The pun behind the title of this blog entry might not become apparent until the penultimate paragraph, but I would encourage you to stay with me (so to speak) throughout the essay and hopefully you will draw the same conclusions as I do with respect to why and how TDD results in beautiful, organic code.
Sometimes we know instinctively just how our implementation will turn out (for example if there is a well known pattern which we can apply) but yet still we must be unyielding in our approach. We must forget all of our preconceptions and we must drive out, through tests, the final implementation. We must go through all of the hoops: write a failing test and run the tests, write code to pass the test and run the tests, refactor the code and run the tests -my own personal mantra for this is Break It, Fake it, and Make It.
We are almost certain to end up with an implementation which "looks and feels" like the one we had in mind, but we are also almost certain to find that what we end up with is not exactly how we had envisioned the solution. What we actually end up with is just enough code to provide the solution, which also means that we have just enough of a pattern implemented as is needed to provide the solution. If the pattern in its entirety is not needed, it (the pattern) will not emerge in its entirety.
You have heard of Emergent Design, and this is exactly what is meant; we do not have a design to start with, but after going through the test driven process our code will begin to resemble something which was designed; mainly this is because of the way in which well known patterns will become apparent, or emerge, as part of the refactoring process.

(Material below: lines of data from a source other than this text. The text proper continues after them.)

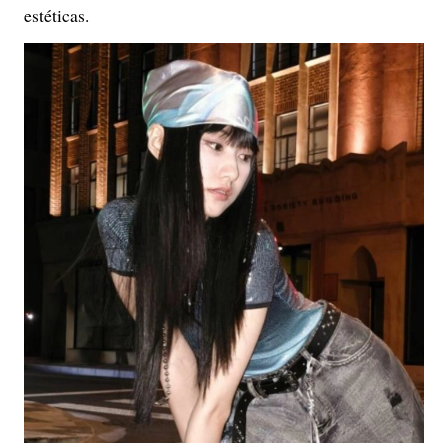
estéticas.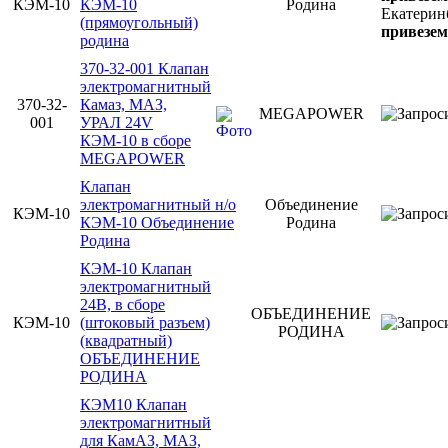
КЭМ-10
КЭМ-10
Родина
Екатерин
(прямоугольный)
привезем
родина
370-32-001 Клапан
электромагнитный
370-32-
Камаз, МАЗ,
MEGAPOWER
001
УРАЛ 24V
КЭМ-10 в сборе
MEGAPOWER
Клапан
электромагнитный н/о
Объединение
КЭМ-10
КЭМ-10 Объединение
Родина
Родина
КЭМ-10 Клапан
электромагнитный
24В, в сборе
ОБЪЕДИНЕНИЕ
КЭМ-10
(штоковый разъем)
РОДИНА
(квадратный)
ОБЪЕДИНЕНИЕ
РОДИНА
КЭМ10 Клапан
электромагнитный
для КамАЗ, МАЗ,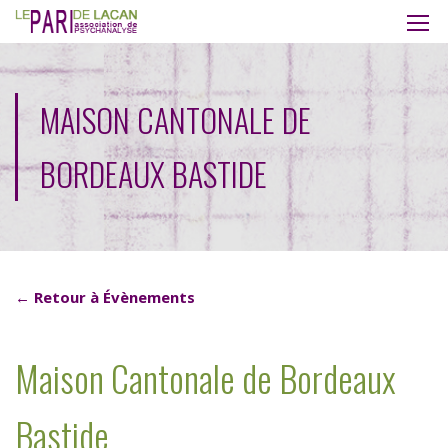
MAISON CANTONALE DE
BORDEAUX BASTIDE
← Retour à Évènements
Maison Cantonale de Bordeaux
Bastide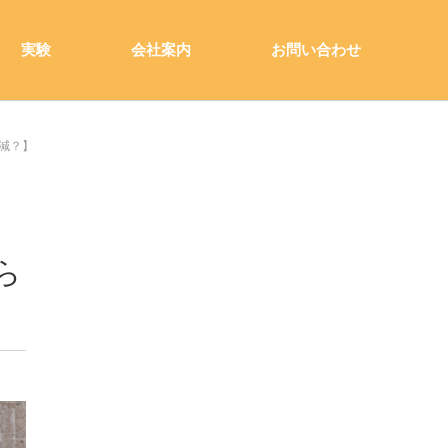
実験
会社案内
お問い合わせ
減？】
ら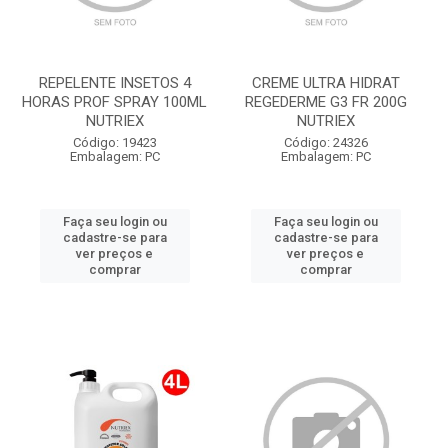
REPELENTE INSETOS 4
CREME ULTRA HIDRAT
HORAS PROF SPRAY 100ML
REGEDERME G3 FR 200G
NUTRIEX
NUTRIEX
Código: 19423
Código: 24326
Embalagem: PC
Embalagem: PC
Faça seu login ou
Faça seu login ou
cadastre-se para
cadastre-se para
ver preços e
ver preços e
comprar
comprar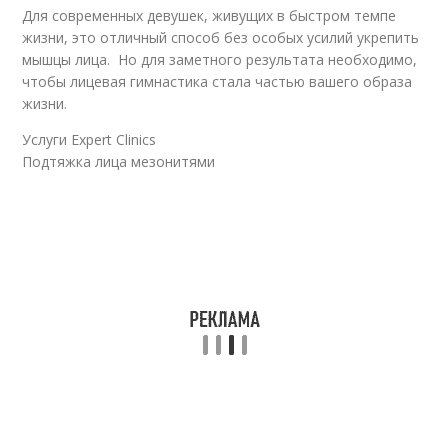
Для современных девушек, живущих в быстром темпе
жизни, это отличный способ без особых усилий укрепить
мышцы лица. Но для заметного результата необходимо,
чтобы лицевая гимнастика стала частью вашего образа
жизни.
Услуги Expert Clinics
Подтяжка лица мезонитями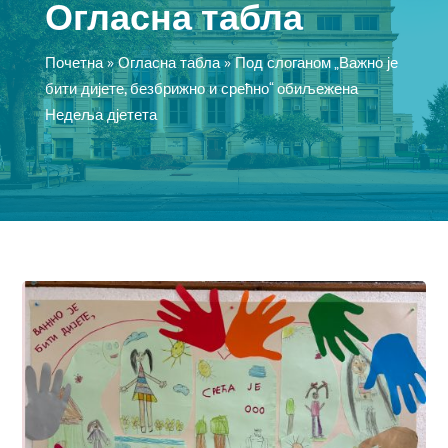
Огласна табла
Почетна
»
Огласна табла
»
Под слоганом „Важно је
бити дијете, безбрижно и срећно“ обиљежена
Недеља дјетета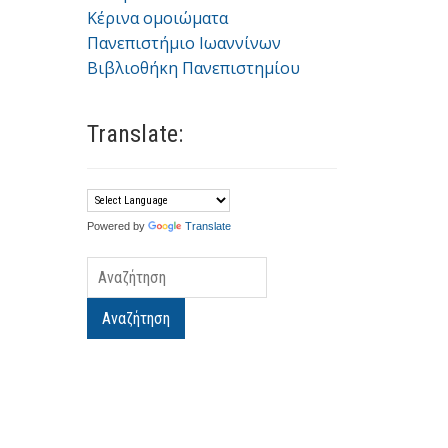
Κέρινα ομοιώματα
Πανεπιστήμιο Ιωαννίνων
Βιβλιοθήκη Πανεπιστημίου
Translate:
Powered by
Translate
Αναζήτηση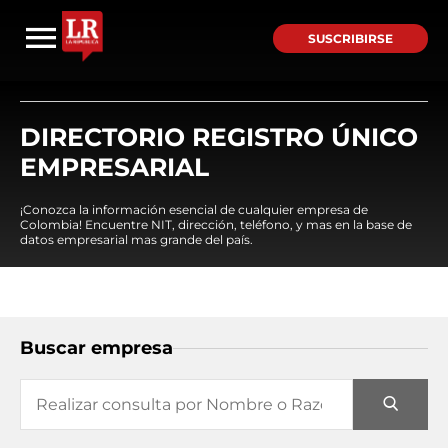
SUSCRIBIRSE
DIRECTORIO REGISTRO ÚNICO
EMPRESARIAL
¡Conozca la información esencial de cualquier empresa de
Colombia! Encuentre NIT, dirección, teléfono, y mas en la base de
datos empresarial mas grande del país.
Buscar empresa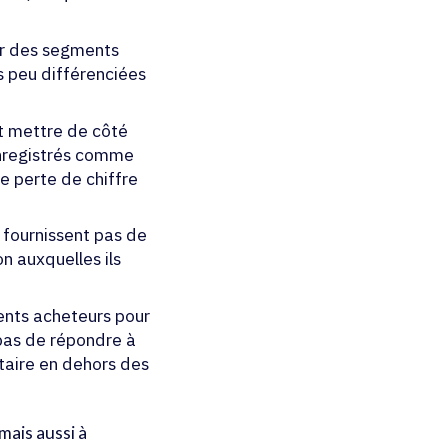
sur des segments
ns peu différenciées
t mettre de côté
enregistrés comme
 perte de chiffre
r fournissent pas de
n auxquelles ils
ents acheteurs pour
pas de répondre à
taire en dehors des
mais aussi à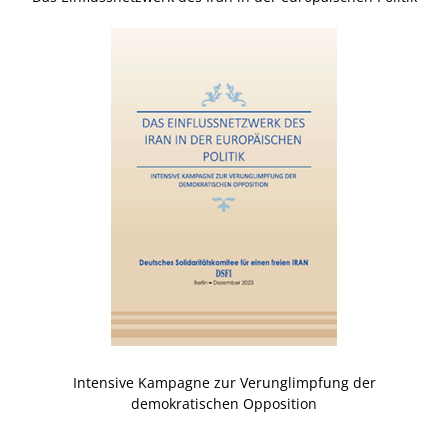
Intensive Kampagne zur Verunglimpfung der
demokratischen Opposition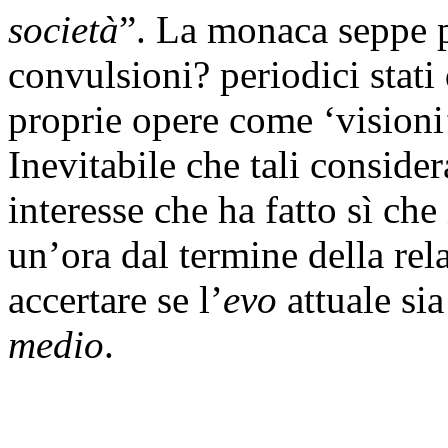
società
”. La monaca seppe po
convulsioni? periodici stati 
proprie opere come ‘visioni’
Inevitabile che tali conside
interesse che ha fatto sì che 
un’ora dal termine della rel
accertare se l’
evo
attuale si
medio
.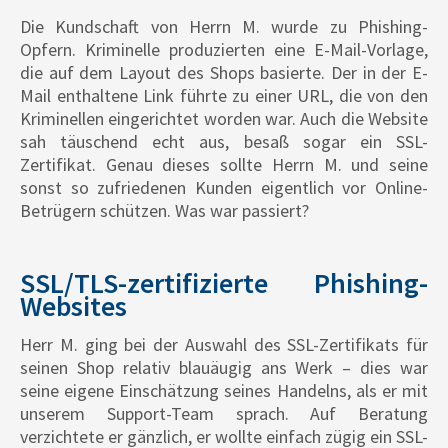
Die Kundschaft von Herrn M. wurde zu Phishing-
Opfern. Kriminelle produzierten eine E-Mail-Vorlage,
die auf dem Layout des Shops basierte. Der in der E-
Mail enthaltene Link führte zu einer URL, die von den
Kriminellen eingerichtet worden war. Auch die Website
sah täuschend echt aus, besaß sogar ein SSL-
Zertifikat. Genau dieses sollte Herrn M. und seine
sonst so zufriedenen Kunden eigentlich vor Online-
Betrügern schützen. Was war passiert?
SSL/TLS-zertifizierte Phishing-
Websites
Herr M. ging bei der Auswahl des SSL-Zertifikats für
seinen Shop relativ blauäugig ans Werk – dies war
seine eigene Einschätzung seines Handelns, als er mit
unserem Support-Team sprach. Auf Beratung
verzichtete er gänzlich, er wollte einfach zügig ein SSL-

For this author, TDD is the most beautiful and organic methodology for writing code; this is because the process of TDD and Emergent Design can be likened most similarly to the process of Evolution and Natural Selection. Our code evolves over time, in much the same way as an organism (albeit at a highly accelerated rate of mutation!). Our tests represent the environmental forces acting upon the organisms, encouraging them to evolve along a particular path: And as in all living creatures for example, where various patterns are common (visual system, nervous system, auditory system, reproductive system, et al.); so we find common patterns (Fly-weight, Bridge, Adapter, Factory, etc.) among the various software systems upon which we find ourselves working.
At some point more than fifty years prior to Charles Darwin's publication of On the Origin of Species, William Paley presented a rather alluring hypothesis that the complexity of living organisms is evidence of the existence of a divine creator. In his thesis Paley drew a parallel with the existence of a watch compelling the belief in the existence of an intelligent watchmaker. In Paley's world the watchmaker is God, and in our world of software engineering, the watchmaker is the Solution Architect.
Many years (almost a couple of centuries) later, Richard Dawkins took William Paley's thesis as an eponymous starting point for his book The Blind Watchmaker, in which the blind watchmaker is analogous to the evolutionary process, perhaps then we could say that to us the blind watchmaker is analogous to TDD and a more fitting name for us (should we write the book) would be The Blind Architect.